--- Exercise instructions ---
Print the material from the line containing "pose: elev=164.3 azim=37.6" through the line containing "Dot at: (259, 282)", copying both of those lines and everything between them without change.

--- start Data for this task ---

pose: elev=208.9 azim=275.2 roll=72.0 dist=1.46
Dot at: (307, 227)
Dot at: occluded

--- end Data for this task ---
--- start Data for this task ---

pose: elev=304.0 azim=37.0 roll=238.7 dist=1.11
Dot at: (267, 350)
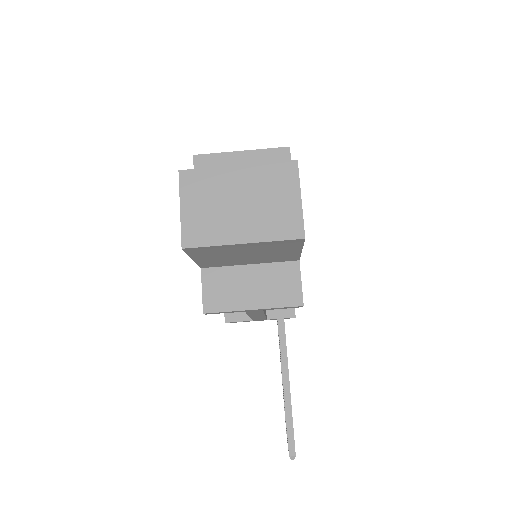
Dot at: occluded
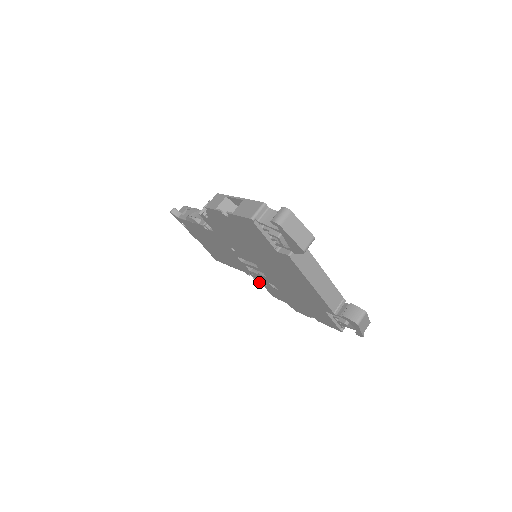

--- end Data for this task ---
--- start Data for this task ---

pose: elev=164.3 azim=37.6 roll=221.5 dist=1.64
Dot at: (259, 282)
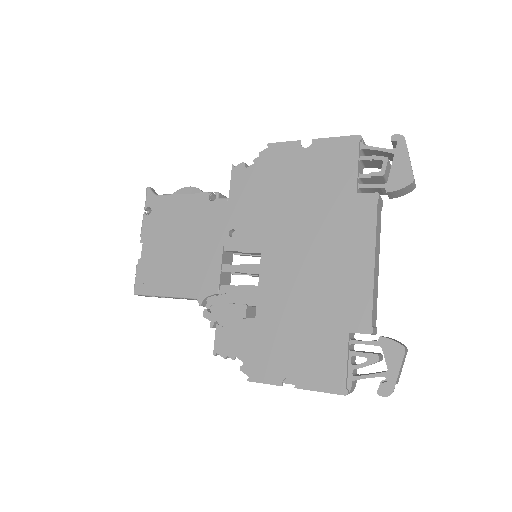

--- end Data for this task ---

--- Final result ---
pose: elev=164.3 azim=37.6 roll=221.5 dist=1.64
Dot at: (259, 282)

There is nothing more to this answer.